Work task
Would you please return every line from the listing that contains the word "collection"?

Exercise inputs
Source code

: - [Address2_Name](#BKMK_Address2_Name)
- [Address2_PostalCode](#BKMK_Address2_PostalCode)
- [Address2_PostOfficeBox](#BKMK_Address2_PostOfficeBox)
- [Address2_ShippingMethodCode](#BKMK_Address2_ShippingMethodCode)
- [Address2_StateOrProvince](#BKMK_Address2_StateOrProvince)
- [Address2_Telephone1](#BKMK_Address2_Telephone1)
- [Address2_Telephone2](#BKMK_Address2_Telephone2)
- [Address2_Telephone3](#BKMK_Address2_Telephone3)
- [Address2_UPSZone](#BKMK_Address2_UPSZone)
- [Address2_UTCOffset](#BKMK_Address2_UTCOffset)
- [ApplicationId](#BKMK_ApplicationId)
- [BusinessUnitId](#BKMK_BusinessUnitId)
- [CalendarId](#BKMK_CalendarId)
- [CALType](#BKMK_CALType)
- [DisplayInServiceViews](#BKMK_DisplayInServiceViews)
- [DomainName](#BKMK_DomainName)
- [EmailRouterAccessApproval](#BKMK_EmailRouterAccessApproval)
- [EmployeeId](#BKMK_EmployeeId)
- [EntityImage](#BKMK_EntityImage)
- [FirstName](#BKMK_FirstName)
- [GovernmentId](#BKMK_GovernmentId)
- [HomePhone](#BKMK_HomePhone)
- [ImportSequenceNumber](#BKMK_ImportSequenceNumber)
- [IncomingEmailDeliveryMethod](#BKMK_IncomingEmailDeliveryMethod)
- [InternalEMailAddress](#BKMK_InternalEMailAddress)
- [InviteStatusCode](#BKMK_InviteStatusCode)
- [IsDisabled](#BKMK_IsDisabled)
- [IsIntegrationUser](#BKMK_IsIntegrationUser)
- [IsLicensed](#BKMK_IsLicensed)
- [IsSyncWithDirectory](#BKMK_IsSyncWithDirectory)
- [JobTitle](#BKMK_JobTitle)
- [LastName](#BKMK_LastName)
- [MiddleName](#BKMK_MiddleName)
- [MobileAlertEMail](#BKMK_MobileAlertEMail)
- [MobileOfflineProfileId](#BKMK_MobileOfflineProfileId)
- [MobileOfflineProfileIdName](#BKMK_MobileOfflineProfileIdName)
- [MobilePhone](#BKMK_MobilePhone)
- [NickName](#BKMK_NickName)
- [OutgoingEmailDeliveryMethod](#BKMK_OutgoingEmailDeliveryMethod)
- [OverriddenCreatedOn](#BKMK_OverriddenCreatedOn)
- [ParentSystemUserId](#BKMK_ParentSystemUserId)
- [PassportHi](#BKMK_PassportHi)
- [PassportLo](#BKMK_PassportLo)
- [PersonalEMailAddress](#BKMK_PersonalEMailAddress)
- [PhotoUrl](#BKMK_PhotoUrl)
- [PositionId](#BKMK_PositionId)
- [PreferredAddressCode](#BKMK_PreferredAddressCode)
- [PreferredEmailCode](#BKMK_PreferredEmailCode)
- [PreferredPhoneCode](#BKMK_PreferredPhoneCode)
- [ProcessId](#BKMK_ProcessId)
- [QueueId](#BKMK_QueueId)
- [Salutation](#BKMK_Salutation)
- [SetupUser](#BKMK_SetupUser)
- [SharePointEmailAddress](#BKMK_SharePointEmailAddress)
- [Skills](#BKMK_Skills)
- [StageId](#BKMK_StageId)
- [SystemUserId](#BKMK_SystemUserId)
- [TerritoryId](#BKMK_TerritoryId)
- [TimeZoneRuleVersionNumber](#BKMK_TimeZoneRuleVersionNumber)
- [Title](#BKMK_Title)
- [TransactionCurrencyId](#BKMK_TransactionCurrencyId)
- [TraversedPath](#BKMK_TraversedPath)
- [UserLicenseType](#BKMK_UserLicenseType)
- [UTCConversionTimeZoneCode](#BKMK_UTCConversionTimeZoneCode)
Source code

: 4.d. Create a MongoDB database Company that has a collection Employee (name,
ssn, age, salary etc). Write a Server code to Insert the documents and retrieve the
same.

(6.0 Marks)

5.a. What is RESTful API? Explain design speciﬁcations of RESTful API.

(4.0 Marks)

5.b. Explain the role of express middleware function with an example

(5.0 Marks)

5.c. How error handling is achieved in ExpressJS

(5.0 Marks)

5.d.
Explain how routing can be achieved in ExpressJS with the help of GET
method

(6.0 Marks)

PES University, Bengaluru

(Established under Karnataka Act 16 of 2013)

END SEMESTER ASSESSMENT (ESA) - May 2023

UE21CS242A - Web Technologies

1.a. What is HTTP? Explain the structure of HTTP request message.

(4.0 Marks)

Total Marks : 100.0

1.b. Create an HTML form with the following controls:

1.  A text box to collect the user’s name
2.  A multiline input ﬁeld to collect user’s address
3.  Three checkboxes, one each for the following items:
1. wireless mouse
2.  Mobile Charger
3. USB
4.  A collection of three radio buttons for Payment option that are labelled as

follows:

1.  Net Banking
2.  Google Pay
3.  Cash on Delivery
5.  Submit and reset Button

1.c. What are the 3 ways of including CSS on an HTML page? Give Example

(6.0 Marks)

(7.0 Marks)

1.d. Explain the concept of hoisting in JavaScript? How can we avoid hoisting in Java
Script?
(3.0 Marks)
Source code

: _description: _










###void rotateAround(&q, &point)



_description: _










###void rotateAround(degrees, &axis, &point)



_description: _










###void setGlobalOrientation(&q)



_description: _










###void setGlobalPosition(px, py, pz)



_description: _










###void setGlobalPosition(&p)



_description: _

Result of this task
: 4.d. Create a MongoDB database Company that has a collection Employee (name,
4.  A collection of three radio buttons for Payment option that are labelled as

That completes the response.